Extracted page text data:
BEGIN

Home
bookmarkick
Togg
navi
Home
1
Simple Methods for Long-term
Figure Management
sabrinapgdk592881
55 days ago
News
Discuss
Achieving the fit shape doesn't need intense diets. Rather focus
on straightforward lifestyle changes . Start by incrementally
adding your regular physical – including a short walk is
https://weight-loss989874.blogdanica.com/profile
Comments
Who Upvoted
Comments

END
BEGIN

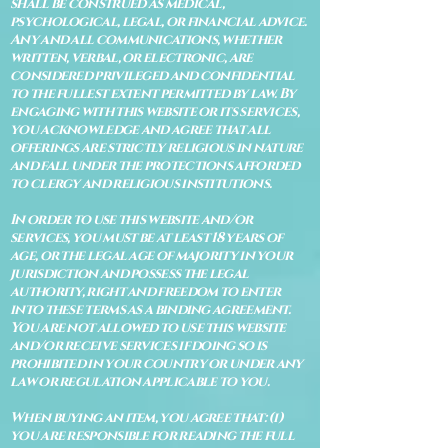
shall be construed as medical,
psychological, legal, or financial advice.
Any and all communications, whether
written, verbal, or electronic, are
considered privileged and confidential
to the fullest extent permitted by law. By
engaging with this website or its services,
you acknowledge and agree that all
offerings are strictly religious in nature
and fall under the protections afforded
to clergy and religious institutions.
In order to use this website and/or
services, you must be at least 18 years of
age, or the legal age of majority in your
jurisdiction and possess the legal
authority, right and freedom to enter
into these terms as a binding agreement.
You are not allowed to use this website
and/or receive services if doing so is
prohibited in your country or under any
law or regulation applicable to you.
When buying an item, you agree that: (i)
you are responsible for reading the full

END

- _Task prompt_: Each line above that has the word "legal" must be copied.

- _Exercise answer_:
psychological, legal, or financial advice.
age, or the legal age of majority in your
jurisdiction and possess the legal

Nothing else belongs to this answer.